Records:

.....

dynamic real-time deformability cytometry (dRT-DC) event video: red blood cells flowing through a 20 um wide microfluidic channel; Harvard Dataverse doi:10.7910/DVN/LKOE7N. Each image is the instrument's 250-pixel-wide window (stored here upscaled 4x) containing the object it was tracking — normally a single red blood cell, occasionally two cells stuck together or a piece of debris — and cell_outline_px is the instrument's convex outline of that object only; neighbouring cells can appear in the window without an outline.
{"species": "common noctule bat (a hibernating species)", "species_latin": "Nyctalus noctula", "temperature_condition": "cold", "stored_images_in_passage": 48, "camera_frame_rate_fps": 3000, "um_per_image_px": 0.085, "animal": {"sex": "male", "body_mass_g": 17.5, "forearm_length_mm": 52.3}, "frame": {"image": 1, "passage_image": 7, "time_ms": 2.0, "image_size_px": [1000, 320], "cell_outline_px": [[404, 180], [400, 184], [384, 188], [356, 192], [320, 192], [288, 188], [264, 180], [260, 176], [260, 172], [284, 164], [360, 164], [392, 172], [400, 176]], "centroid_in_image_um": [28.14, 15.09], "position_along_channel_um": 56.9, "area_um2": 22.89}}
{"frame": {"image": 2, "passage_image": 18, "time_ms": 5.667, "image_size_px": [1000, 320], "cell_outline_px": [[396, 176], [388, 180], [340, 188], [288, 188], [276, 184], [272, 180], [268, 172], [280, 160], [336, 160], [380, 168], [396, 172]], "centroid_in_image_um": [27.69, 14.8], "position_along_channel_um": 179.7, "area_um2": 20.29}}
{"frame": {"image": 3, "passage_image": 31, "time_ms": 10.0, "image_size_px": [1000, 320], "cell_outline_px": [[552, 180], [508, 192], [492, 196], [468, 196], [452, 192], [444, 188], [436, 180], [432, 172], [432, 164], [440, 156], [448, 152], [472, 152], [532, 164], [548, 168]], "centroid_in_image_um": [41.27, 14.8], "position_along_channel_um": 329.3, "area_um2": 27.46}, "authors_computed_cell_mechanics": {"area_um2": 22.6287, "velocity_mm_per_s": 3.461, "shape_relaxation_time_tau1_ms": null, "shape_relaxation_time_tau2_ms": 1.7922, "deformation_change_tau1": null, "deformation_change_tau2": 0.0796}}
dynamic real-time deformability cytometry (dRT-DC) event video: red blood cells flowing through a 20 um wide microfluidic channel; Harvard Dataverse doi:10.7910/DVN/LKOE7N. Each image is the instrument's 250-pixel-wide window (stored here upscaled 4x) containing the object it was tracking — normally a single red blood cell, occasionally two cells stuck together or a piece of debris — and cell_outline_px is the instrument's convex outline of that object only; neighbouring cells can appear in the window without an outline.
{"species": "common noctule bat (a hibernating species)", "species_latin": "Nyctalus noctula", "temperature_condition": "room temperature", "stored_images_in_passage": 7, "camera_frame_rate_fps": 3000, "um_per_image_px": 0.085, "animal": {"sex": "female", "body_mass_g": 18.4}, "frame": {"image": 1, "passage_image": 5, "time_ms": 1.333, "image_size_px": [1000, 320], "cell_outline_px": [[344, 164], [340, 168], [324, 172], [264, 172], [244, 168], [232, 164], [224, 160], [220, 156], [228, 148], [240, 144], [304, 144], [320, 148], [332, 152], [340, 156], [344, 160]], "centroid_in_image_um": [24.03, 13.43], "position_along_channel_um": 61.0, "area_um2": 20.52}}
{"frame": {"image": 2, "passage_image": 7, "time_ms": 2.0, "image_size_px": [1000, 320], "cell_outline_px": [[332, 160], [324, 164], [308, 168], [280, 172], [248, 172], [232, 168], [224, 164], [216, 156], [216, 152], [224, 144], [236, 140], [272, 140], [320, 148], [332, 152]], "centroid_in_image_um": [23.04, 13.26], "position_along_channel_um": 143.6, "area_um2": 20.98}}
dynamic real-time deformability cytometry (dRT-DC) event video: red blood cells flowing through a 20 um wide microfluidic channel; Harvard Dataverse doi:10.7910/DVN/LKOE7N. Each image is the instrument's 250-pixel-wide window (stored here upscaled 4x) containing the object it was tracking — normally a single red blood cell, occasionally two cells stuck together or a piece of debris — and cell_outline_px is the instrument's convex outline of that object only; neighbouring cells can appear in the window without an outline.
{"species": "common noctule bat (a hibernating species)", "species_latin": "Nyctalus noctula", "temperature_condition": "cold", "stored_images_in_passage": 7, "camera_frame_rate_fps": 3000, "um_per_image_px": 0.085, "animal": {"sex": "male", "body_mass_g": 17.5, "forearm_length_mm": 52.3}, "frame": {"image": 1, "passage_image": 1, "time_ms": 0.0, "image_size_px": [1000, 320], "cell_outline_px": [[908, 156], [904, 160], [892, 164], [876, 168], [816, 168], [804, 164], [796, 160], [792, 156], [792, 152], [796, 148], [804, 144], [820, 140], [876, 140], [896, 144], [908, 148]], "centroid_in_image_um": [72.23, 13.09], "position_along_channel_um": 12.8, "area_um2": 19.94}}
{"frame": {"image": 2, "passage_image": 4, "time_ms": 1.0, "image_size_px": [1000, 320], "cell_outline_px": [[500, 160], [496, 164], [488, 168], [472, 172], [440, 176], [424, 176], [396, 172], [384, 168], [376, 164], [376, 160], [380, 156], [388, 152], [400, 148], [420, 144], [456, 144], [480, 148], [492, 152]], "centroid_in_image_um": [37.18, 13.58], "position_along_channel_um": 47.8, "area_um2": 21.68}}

.....

— Directive —
Transcribe every record above exactly as it appears.

— Result for this exercise —
dynamic real-time deformability cytometry (dRT-DC) event video: red blood cells flowing through a 20 um wide microfluidic channel; Harvard Dataverse doi:10.7910/DVN/LKOE7N. Each image is the instrument's 250-pixel-wide window (stored here upscaled 4x) containing the object it was tracking — normally a single red blood cell, occasionally two cells stuck together or a piece of debris — and cell_outline_px is the instrument's convex outline of that object only; neighbouring cells can appear in the window without an outline.
{"species": "common noctule bat (a hibernating species)", "species_latin": "Nyctalus noctula", "temperature_condition": "cold", "stored_images_in_passage": 48, "camera_frame_rate_fps": 3000, "um_per_image_px": 0.085, "animal": {"sex": "male", "body_mass_g": 17.5, "forearm_length_mm": 52.3}, "frame": {"image": 1, "passage_image": 7, "time_ms": 2.0, "image_size_px": [1000, 320], "cell_outline_px": [[404, 180], [400, 184], [384, 188], [356, 192], [320, 192], [288, 188], [264, 180], [260, 176], [260, 172], [284, 164], [360, 164], [392, 172], [400, 176]], "centroid_in_image_um": [28.14, 15.09], "position_along_channel_um": 56.9, "area_um2": 22.89}}
{"frame": {"image": 2, "passage_image": 18, "time_ms": 5.667, "image_size_px": [1000, 320], "cell_outline_px": [[396, 176], [388, 180], [340, 188], [288, 188], [276, 184], [272, 180], [268, 172], [280, 160], [336, 160], [380, 168], [396, 172]], "centroid_in_image_um": [27.69, 14.8], "position_along_channel_um": 179.7, "area_um2": 20.29}}
{"frame": {"image": 3, "passage_image": 31, "time_ms": 10.0, "image_size_px": [1000, 320], "cell_outline_px": [[552, 180], [508, 192], [492, 196], [468, 196], [452, 192], [444, 188], [436, 180], [432, 172], [432, 164], [440, 156], [448, 152], [472, 152], [532, 164], [548, 168]], "centroid_in_image_um": [41.27, 14.8], "position_along_channel_um": 329.3, "area_um2": 27.46}, "authors_computed_cell_mechanics": {"area_um2": 22.6287, "velocity_mm_per_s": 3.461, "shape_relaxation_time_tau1_ms": null, "shape_relaxation_time_tau2_ms": 1.7922, "deformation_change_tau1": null, "deformation_change_tau2": 0.0796}}
dynamic real-time deformability cytometry (dRT-DC) event video: red blood cells flowing through a 20 um wide microfluidic channel; Harvard Dataverse doi:10.7910/DVN/LKOE7N. Each image is the instrument's 250-pixel-wide window (stored here upscaled 4x) containing the object it was tracking — normally a single red blood cell, occasionally two cells stuck together or a piece of debris — and cell_outline_px is the instrument's convex outline of that object only; neighbouring cells can appear in the window without an outline.
{"species": "common noctule bat (a hibernating species)", "species_latin": "Nyctalus noctula", "temperature_condition": "room temperature", "stored_images_in_passage": 7, "camera_frame_rate_fps": 3000, "um_per_image_px": 0.085, "animal": {"sex": "female", "body_mass_g": 18.4}, "frame": {"image": 1, "passage_image": 5, "time_ms": 1.333, "image_size_px": [1000, 320], "cell_outline_px": [[344, 164], [340, 168], [324, 172], [264, 172], [244, 168], [232, 164], [224, 160], [220, 156], [228, 148], [240, 144], [304, 144], [320, 148], [332, 152], [340, 156], [344, 160]], "centroid_in_image_um": [24.03, 13.43], "position_along_channel_um": 61.0, "area_um2": 20.52}}
{"frame": {"image": 2, "passage_image": 7, "time_ms": 2.0, "image_size_px": [1000, 320], "cell_outline_px": [[332, 160], [324, 164], [308, 168], [280, 172], [248, 172], [232, 168], [224, 164], [216, 156], [216, 152], [224, 144], [236, 140], [272, 140], [320, 148], [332, 152]], "centroid_in_image_um": [23.04, 13.26], "position_along_channel_um": 143.6, "area_um2": 20.98}}
dynamic real-time deformability cytometry (dRT-DC) event video: red blood cells flowing through a 20 um wide microfluidic channel; Harvard Dataverse doi:10.7910/DVN/LKOE7N. Each image is the instrument's 250-pixel-wide window (stored here upscaled 4x) containing the object it was tracking — normally a single red blood cell, occasionally two cells stuck together or a piece of debris — and cell_outline_px is the instrument's convex outline of that object only; neighbouring cells can appear in the window without an outline.
{"species": "common noctule bat (a hibernating species)", "species_latin": "Nyctalus noctula", "temperature_condition": "cold", "stored_images_in_passage": 7, "camera_frame_rate_fps": 3000, "um_per_image_px": 0.085, "animal": {"sex": "male", "body_mass_g": 17.5, "forearm_length_mm": 52.3}, "frame": {"image": 1, "passage_image": 1, "time_ms": 0.0, "image_size_px": [1000, 320], "cell_outline_px": [[908, 156], [904, 160], [892, 164], [876, 168], [816, 168], [804, 164], [796, 160], [792, 156], [792, 152], [796, 148], [804, 144], [820, 140], [876, 140], [896, 144], [908, 148]], "centroid_in_image_um": [72.23, 13.09], "position_along_channel_um": 12.8, "area_um2": 19.94}}
{"frame": {"image": 2, "passage_image": 4, "time_ms": 1.0, "image_size_px": [1000, 320], "cell_outline_px": [[500, 160], [496, 164], [488, 168], [472, 172], [440, 176], [424, 176], [396, 172], [384, 168], [376, 164], [376, 160], [380, 156], [388, 152], [400, 148], [420, 144], [456, 144], [480, 148], [492, 152]], "centroid_in_image_um": [37.18, 13.58], "position_along_channel_um": 47.8, "area_um2": 21.68}}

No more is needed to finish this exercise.